START RECORDS FOR PROCESSING

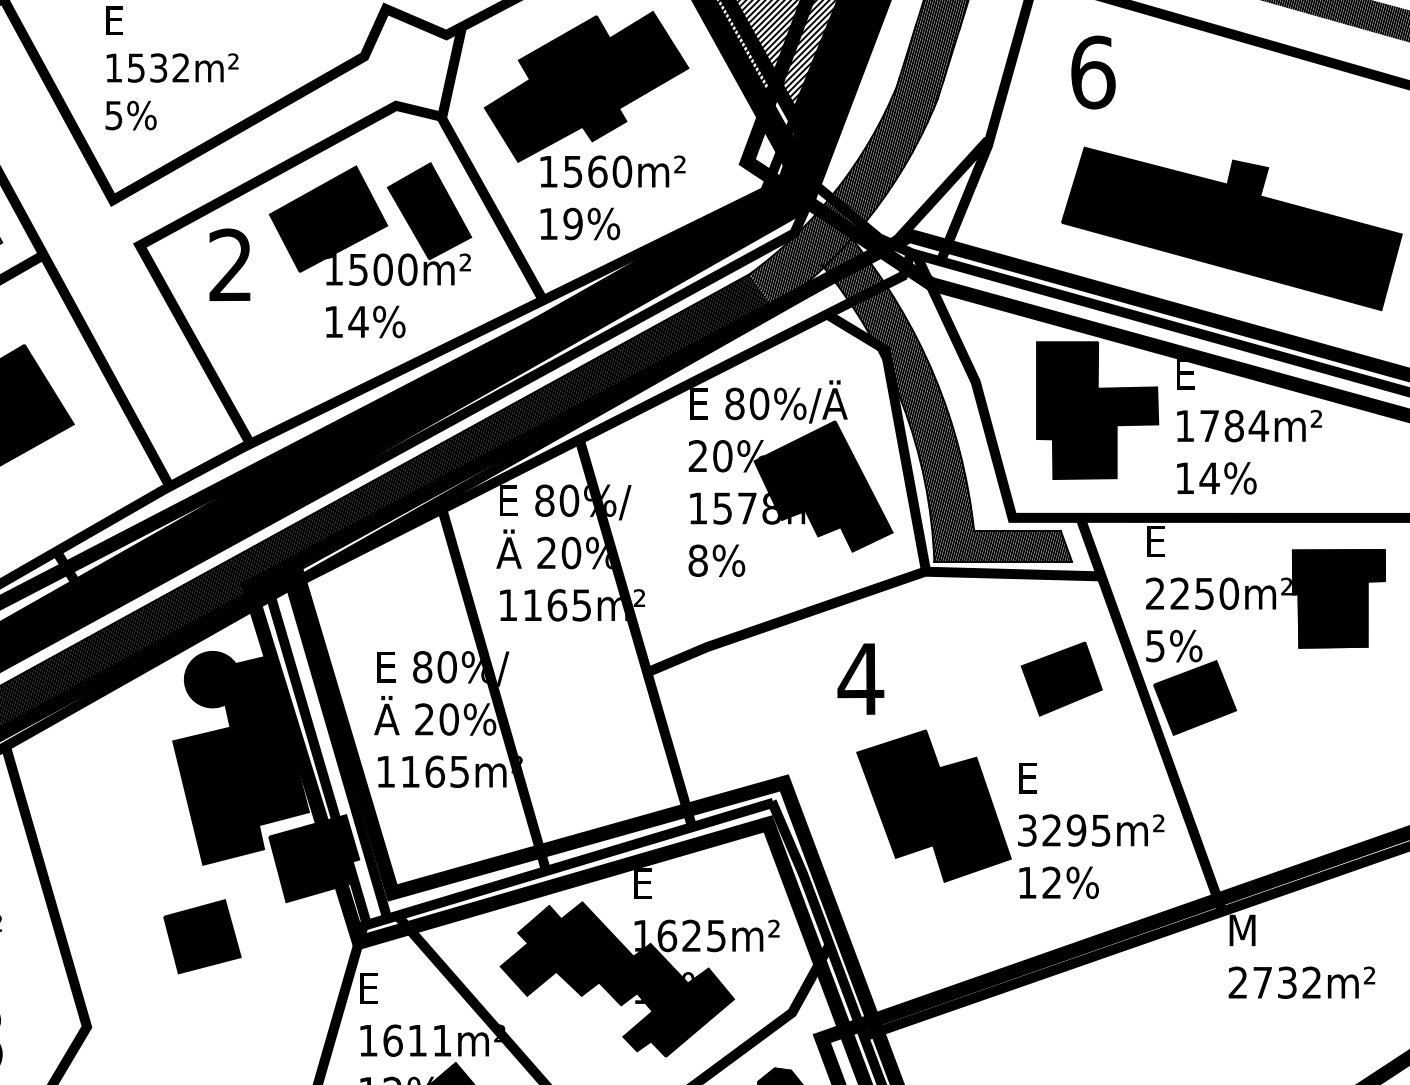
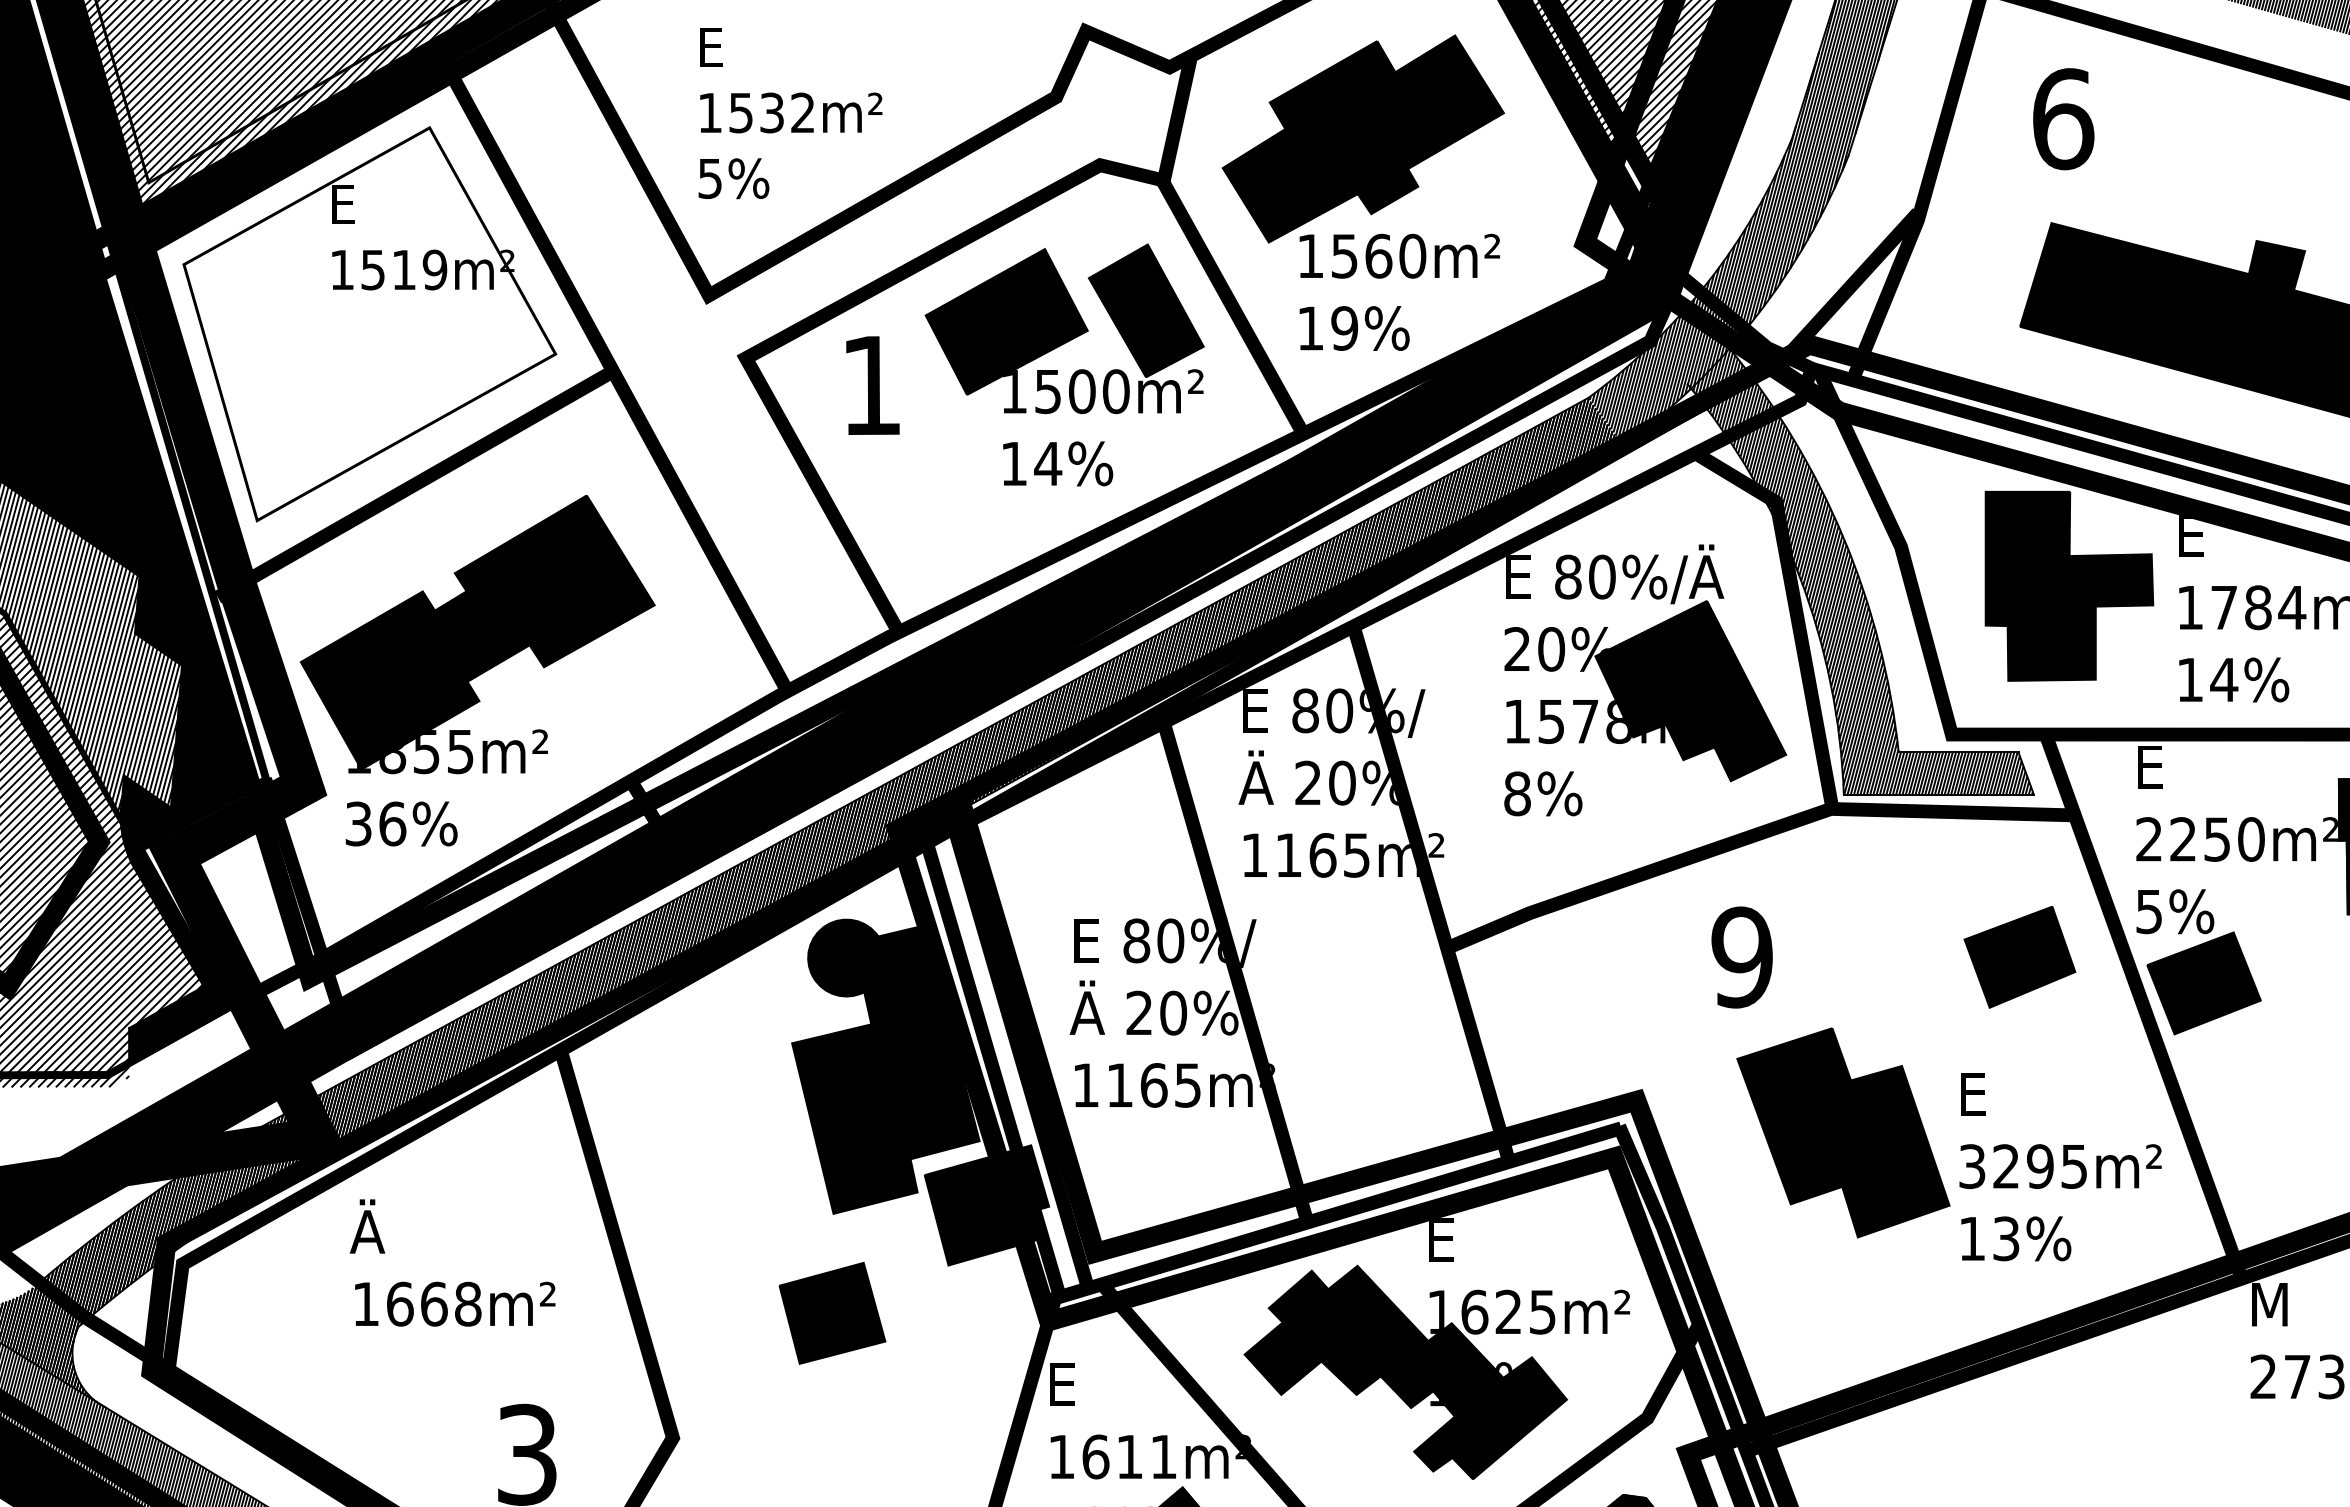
text: (229, 264) -> (870, 384), 2 -> 1
text: (861, 679) -> (1742, 957), 4 -> 9
text: (1052, 882) -> (2006, 1238), 12% -> 13%

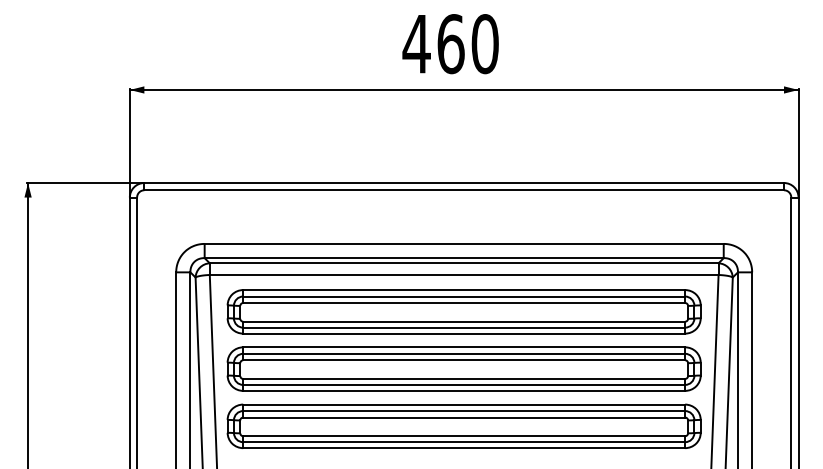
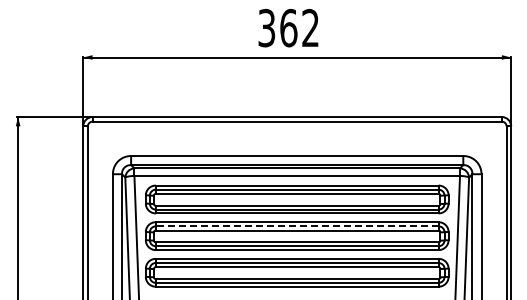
text: (450, 43) -> (288, 27), 460 -> 362
line: (463, 354) -> (296, 226), solid -> dashed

END RECORDS FOR PROCESSING

__TASK__. One figure is all that is needed: the number of lines above in which the word "text" appears.

__ANSWER BOX__. 4